▶ **EXERCISE DESCRIPTION**
The string "butt" may appear in lines of the entries below. Report how many lines hold it, with only the number.

▶ **DATA TO PROCESS**
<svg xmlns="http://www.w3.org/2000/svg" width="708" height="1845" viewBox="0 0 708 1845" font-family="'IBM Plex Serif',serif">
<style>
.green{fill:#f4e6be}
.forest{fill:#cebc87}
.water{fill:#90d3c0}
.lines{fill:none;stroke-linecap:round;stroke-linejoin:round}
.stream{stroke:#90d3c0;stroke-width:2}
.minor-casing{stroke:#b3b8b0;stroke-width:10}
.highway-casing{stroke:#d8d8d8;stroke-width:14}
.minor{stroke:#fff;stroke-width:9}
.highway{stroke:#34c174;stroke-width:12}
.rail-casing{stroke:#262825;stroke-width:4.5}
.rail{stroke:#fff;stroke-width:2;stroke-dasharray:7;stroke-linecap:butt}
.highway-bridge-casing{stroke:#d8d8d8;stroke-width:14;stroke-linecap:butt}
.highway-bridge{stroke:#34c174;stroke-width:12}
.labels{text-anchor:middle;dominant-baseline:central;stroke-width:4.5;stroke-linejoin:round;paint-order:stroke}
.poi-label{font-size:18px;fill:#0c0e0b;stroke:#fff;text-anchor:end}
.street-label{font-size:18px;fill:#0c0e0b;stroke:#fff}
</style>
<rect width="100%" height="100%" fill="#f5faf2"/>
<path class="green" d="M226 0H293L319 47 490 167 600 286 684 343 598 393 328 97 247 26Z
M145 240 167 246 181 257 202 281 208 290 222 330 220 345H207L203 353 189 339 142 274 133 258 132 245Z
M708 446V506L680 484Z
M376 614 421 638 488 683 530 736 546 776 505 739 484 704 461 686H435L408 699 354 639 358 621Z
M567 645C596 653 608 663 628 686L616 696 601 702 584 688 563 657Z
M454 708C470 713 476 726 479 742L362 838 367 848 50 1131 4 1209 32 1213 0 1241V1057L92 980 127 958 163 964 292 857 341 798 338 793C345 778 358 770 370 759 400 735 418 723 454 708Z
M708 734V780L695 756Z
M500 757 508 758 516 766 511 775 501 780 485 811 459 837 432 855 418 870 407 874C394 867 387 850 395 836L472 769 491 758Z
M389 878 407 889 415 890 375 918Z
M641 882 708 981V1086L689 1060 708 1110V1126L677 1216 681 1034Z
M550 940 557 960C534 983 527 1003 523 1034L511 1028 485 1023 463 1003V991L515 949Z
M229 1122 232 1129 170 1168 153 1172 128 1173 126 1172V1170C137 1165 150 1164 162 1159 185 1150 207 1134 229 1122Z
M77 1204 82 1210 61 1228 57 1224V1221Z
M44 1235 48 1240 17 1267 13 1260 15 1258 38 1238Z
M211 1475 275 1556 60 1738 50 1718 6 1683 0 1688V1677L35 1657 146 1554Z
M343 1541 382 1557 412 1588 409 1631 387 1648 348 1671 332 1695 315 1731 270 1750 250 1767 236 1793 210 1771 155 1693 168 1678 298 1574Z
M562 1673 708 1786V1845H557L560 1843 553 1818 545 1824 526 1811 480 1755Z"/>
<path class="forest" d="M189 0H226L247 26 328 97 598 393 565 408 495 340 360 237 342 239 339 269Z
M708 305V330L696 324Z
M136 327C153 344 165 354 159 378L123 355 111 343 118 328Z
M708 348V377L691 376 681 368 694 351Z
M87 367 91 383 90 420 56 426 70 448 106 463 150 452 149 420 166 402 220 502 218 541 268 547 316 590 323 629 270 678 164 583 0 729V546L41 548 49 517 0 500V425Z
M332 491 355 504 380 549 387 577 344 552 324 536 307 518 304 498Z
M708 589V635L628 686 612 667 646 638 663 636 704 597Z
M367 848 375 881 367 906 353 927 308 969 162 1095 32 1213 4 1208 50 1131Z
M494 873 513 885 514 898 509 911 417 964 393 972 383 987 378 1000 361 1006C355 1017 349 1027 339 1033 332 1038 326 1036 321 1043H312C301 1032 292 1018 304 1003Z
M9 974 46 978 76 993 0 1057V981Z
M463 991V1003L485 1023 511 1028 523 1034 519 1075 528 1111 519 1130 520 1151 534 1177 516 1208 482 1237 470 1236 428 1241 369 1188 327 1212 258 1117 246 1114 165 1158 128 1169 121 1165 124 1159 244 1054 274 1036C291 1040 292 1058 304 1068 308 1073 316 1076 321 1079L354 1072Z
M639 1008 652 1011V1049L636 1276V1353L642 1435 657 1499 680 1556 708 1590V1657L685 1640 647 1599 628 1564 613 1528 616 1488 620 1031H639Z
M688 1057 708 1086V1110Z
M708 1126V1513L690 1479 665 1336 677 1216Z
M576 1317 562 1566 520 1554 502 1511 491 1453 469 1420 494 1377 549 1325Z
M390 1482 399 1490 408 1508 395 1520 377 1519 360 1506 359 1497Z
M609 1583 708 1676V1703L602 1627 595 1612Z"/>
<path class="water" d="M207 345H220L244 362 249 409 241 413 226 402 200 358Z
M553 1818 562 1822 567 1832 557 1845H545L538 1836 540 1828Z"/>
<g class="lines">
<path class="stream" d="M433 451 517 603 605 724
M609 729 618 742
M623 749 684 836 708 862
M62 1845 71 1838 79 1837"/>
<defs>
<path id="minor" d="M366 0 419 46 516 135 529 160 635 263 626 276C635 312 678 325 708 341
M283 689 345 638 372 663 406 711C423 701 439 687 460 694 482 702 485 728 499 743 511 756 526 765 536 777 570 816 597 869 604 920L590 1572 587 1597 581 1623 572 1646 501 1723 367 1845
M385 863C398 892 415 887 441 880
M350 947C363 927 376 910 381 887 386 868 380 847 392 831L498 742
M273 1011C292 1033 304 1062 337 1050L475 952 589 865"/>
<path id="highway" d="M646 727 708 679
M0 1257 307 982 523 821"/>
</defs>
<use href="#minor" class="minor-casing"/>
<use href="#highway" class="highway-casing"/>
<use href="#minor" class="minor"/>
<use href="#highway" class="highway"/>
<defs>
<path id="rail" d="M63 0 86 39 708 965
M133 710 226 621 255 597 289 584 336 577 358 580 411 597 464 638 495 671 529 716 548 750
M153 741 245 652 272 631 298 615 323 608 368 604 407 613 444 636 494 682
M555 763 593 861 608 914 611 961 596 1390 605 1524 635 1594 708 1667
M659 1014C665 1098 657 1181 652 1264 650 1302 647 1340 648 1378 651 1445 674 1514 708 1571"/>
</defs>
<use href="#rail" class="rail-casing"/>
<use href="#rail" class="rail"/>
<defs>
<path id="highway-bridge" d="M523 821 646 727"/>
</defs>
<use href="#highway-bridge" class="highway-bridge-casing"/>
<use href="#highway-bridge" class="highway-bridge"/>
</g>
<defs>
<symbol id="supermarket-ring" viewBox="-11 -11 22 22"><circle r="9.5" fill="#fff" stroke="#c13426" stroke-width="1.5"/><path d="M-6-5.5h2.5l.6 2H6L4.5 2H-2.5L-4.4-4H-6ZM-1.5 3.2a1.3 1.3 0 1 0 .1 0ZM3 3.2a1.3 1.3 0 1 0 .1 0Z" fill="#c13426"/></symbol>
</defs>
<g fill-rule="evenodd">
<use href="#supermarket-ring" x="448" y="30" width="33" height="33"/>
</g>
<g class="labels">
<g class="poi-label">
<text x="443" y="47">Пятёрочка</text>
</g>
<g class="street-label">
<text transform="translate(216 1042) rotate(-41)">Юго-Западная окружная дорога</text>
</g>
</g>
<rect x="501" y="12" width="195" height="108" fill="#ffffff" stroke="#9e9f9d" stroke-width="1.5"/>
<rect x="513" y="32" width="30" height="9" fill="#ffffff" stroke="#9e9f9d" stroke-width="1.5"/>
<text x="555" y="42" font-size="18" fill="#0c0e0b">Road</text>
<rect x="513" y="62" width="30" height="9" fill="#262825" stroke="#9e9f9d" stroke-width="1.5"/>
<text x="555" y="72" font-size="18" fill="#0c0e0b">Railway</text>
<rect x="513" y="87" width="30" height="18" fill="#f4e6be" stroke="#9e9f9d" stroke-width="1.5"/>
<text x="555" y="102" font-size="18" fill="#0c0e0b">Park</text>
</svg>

...

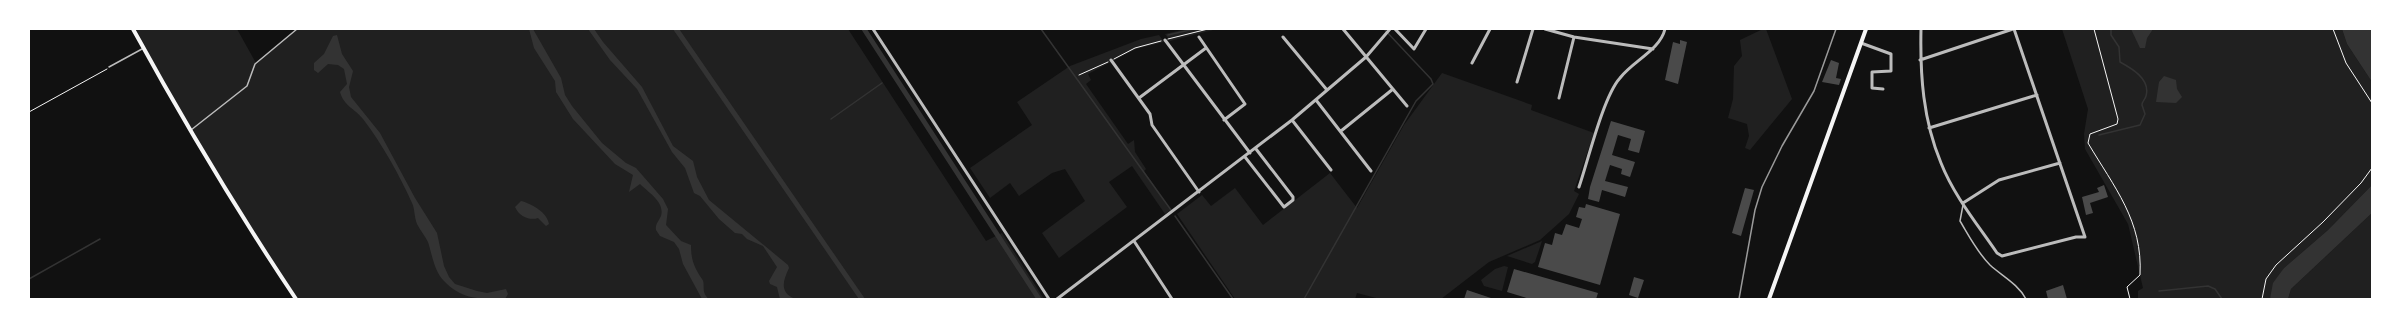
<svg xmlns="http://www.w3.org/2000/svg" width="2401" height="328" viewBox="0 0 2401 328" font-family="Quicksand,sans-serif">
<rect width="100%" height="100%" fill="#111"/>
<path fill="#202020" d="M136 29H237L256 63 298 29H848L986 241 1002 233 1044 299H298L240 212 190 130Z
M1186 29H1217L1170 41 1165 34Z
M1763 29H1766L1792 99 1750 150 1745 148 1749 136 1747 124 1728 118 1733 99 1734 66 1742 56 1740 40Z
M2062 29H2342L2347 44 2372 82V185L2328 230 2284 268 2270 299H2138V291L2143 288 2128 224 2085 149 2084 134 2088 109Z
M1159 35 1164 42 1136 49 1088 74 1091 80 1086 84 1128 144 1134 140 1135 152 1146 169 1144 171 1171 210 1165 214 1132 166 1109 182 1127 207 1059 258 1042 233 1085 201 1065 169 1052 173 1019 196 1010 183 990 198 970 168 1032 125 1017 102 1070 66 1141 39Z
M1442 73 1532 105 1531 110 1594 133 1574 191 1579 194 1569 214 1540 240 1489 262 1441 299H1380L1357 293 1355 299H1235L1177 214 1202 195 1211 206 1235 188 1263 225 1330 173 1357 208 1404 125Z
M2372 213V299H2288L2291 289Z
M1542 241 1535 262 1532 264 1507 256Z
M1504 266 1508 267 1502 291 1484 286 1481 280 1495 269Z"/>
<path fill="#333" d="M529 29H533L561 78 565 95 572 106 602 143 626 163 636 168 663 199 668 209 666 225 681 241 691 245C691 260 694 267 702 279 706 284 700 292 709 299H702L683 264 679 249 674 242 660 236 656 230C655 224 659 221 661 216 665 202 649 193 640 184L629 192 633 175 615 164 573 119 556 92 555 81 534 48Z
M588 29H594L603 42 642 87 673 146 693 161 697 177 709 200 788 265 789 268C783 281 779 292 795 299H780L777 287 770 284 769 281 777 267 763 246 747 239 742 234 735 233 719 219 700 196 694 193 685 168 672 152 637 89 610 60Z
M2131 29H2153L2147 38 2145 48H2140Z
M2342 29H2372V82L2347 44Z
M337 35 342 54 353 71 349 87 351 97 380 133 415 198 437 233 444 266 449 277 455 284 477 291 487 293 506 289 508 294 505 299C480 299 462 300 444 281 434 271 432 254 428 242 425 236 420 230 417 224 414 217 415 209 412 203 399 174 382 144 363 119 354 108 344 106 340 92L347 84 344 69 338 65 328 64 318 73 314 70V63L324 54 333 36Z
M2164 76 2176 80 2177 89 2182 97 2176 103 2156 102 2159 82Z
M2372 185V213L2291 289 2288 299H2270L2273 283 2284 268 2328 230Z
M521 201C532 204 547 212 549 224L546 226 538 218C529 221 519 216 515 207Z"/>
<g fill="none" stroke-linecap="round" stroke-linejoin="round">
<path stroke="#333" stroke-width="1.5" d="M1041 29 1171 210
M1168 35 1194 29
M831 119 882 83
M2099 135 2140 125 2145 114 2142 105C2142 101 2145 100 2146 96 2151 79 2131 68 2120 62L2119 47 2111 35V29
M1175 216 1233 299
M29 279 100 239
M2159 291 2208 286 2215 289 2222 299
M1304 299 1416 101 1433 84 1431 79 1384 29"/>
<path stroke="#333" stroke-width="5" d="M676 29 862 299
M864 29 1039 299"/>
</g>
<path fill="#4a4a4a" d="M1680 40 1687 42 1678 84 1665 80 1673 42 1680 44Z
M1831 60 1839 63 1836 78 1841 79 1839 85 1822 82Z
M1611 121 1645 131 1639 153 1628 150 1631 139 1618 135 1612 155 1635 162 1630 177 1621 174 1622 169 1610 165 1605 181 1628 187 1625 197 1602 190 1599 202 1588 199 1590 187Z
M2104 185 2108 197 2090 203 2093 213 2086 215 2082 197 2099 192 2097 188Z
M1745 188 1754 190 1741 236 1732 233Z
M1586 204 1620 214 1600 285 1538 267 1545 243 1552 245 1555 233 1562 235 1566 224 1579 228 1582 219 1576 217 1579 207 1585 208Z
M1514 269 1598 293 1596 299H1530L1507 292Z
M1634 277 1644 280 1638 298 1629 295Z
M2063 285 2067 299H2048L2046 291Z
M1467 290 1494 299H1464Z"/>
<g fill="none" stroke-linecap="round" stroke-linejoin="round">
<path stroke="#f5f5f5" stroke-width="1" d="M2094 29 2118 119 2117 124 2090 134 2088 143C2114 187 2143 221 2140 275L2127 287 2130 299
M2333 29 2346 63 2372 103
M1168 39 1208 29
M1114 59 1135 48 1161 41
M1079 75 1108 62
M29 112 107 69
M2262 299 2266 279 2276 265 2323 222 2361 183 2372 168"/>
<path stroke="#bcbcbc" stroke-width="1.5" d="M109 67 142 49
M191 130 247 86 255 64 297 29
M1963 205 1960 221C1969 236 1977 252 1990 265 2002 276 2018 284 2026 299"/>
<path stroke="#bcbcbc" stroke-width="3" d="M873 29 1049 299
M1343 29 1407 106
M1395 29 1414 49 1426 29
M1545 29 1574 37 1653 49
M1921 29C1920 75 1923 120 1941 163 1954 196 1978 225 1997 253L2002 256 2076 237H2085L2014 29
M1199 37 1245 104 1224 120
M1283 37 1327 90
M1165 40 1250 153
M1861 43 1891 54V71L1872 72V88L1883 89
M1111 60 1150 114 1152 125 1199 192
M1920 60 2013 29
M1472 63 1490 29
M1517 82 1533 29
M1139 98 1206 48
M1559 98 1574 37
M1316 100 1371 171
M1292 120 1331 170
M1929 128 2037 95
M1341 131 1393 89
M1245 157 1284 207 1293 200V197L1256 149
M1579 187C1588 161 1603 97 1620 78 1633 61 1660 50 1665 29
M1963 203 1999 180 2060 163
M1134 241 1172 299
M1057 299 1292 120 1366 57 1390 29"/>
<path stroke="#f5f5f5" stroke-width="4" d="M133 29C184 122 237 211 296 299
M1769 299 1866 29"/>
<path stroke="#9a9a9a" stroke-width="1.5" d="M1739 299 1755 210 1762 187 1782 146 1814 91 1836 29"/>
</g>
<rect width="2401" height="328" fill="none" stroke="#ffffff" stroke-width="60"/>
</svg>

▶ **WRITTEN SOLUTION**
2